Fecha de actualitzación: diciembre 2025
Las infecciones urinarias, especialmente las cistitis, son una de las patologías más frecuentes fuera del hospital y afectan sobre todo a las mujeres. El tratamiento habitual es con antibióticos, pero el uso repetido de estos fármacos ha provocado un problema global: la aparición de bacterias resistentes.
La Organización Mundial de la Salud alerta de que la resistencia a los antimicrobianos es una de las principales amenazas para la salud pública. Ante este reto, la investigación científica busca alternativas que ayuden a prevenir las infecciones sin fomentar resistencias.
El papel de las proantocianidinas (PAC)
Las PAC son compuestos naturales presentes en alimentos como el cacao, la uva o el té, pero especialmente abundantes en el arándano rojo americano (Vaccinium macrocarpon). Su acción es clave: impiden que las bacterias, sobre todo Escherichia coli —responsable de la mayoría de cistitis— se adhieran a las paredes del tracto urinario. Sin esta adhesión, la infección no puede prosperar.
Evidencia científica creciente
- Ensayos clínicos han demostrado que el consumo de zumo o extractos de arándano reduce la incidencia de infecciones urinarias recurrentes.
- La revisión sistemática Cochrane de 2023 confirma que los productos con arándano pueden prevenir cistitis en mujeres con episodios repetidos.
- Un metaanálisis publicado en 2024 valida la relación directa entre la ingesta diaria de PAC y la reducción del riesgo de ITU, destacando la importancia de la dosis y la duración del consumo.
- La European Association of Urology (EAU) ya recomienda el arándano rojo como medida preventiva en casos de cistitis recurrentes.
No todos los productos sirven
Para que un producto sea efectivo, debe contener PAC-A solubles, las únicas con acción antiadherente. La dosis mínima recomendada es de 36 mg al día. Por ello es fundamental que los pacientes sepan leer las etiquetas e identificar productos que especifiquen claramente la cantidad y el tipo de PAC.
Otras opciones complementarias
En algunos casos, los profesionales también recomiendan el uso de probióticos (como Lactobacillus rhamnosus o Lactobacillus reuteri) o de D-manosa, sustancias que pueden ayudar a reducir la adhesión bacteriana. Aun así, la evidencia todavía es limitada y hacen falta más estudios para confirmar su eficacia.
Conclusión
Los arándanos rojos emergen como una alternativa prometedora para prevenir las cistitis recurrentes, reduciendo la dependencia de los antibióticos y ayudando a frenar el problema de las resistencias. Aunque no sustituyen al tratamiento médico cuando la infección ya está establecida, pueden ser una herramienta útil de prevención dentro de una estrategia de salud pública más amplia.
Así, un fruto tan común como el arándano rojo se convierte en protagonista de una nueva línea de defensa contra las infecciones urinarias, aportando una solución natural y segura en un momento en el que preservar la eficacia de los antibióticos es más urgente que nunca.
=-=-=-=-=
**TAREAS POR REALIZAR**
1. Según el texto sobre los arándanos rojos, ¿por qué es fundamental que los pacientes sepan leer las etiquetas? Explícalo en una a tres oraciones.
2. Devuelve el fragmento del texto sobre los arándanos rojos que empieza en "Fecha de actualitzación: diciembre" y termina en "sin fomentar resistencias.".

**EXTRACTOS DE REGISTROS**
=-=-=-=-=
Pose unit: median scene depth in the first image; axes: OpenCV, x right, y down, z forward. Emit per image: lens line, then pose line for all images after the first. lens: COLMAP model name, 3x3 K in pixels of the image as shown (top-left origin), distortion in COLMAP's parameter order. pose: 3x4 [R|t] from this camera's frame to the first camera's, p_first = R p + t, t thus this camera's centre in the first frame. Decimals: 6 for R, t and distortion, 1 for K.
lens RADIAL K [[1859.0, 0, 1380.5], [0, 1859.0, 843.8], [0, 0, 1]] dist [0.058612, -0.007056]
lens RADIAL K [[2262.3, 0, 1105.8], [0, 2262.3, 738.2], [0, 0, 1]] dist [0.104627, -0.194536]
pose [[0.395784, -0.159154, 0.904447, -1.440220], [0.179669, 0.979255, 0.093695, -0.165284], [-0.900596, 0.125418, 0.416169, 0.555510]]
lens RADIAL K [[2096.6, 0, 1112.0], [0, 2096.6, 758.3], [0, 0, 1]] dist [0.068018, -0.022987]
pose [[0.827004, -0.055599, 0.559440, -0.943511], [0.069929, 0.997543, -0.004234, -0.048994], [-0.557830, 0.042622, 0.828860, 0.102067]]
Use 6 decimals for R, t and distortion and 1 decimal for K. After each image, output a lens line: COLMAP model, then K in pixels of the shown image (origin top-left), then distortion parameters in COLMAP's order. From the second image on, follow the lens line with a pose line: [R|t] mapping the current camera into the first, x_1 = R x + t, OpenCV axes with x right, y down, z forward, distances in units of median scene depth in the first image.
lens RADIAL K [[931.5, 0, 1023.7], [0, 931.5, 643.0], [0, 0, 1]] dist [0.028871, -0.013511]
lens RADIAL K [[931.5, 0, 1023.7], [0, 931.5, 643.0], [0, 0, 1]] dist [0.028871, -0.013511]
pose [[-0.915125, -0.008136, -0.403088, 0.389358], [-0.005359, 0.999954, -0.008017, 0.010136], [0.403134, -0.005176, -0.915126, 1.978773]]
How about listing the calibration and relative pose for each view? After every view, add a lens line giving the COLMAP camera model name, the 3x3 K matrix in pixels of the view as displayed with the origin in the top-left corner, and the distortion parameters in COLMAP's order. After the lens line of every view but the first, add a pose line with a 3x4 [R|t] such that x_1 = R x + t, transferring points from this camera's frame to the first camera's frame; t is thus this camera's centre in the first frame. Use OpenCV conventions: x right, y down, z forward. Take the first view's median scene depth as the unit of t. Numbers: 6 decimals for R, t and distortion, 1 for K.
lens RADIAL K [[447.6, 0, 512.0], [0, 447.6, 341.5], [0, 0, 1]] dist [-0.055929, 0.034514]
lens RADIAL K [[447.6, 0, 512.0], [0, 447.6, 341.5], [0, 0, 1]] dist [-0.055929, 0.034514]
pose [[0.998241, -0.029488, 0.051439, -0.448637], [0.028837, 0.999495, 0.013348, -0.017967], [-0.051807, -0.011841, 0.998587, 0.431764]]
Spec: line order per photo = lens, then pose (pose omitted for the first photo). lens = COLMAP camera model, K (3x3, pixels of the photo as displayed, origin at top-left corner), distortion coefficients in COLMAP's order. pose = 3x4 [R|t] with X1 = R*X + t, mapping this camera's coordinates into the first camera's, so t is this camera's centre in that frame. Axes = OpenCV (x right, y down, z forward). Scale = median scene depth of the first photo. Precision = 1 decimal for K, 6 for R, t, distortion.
=-=-=-=-=
**SOLUCIONES**
1. Un producto solo es efectivo si contiene PAC-A solubles, las únicas con acción antiadherente, y la dosis mínima recomendada es de 36 mg al día. Por eso los pacientes deben identificar los productos que especifiquen claramente la cantidad y el tipo de PAC.

2.
Fecha de actualitzación: diciembre 2025
Las infecciones urinarias, especialmente las cistitis, son una de las patologías más frecuentes fuera del hospital y afectan sobre todo a las mujeres. El tratamiento habitual es con antibióticos, pero el uso repetido de estos fármacos ha provocado un problema global: la aparición de bacterias resistentes.
La Organización Mundial de la Salud alerta de que la resistencia a los antimicrobianos es una de las principales amenazas para la salud pública. Ante este reto, la investigación científica busca alternativas que ayuden a prevenir las infecciones sin fomentar resistencias.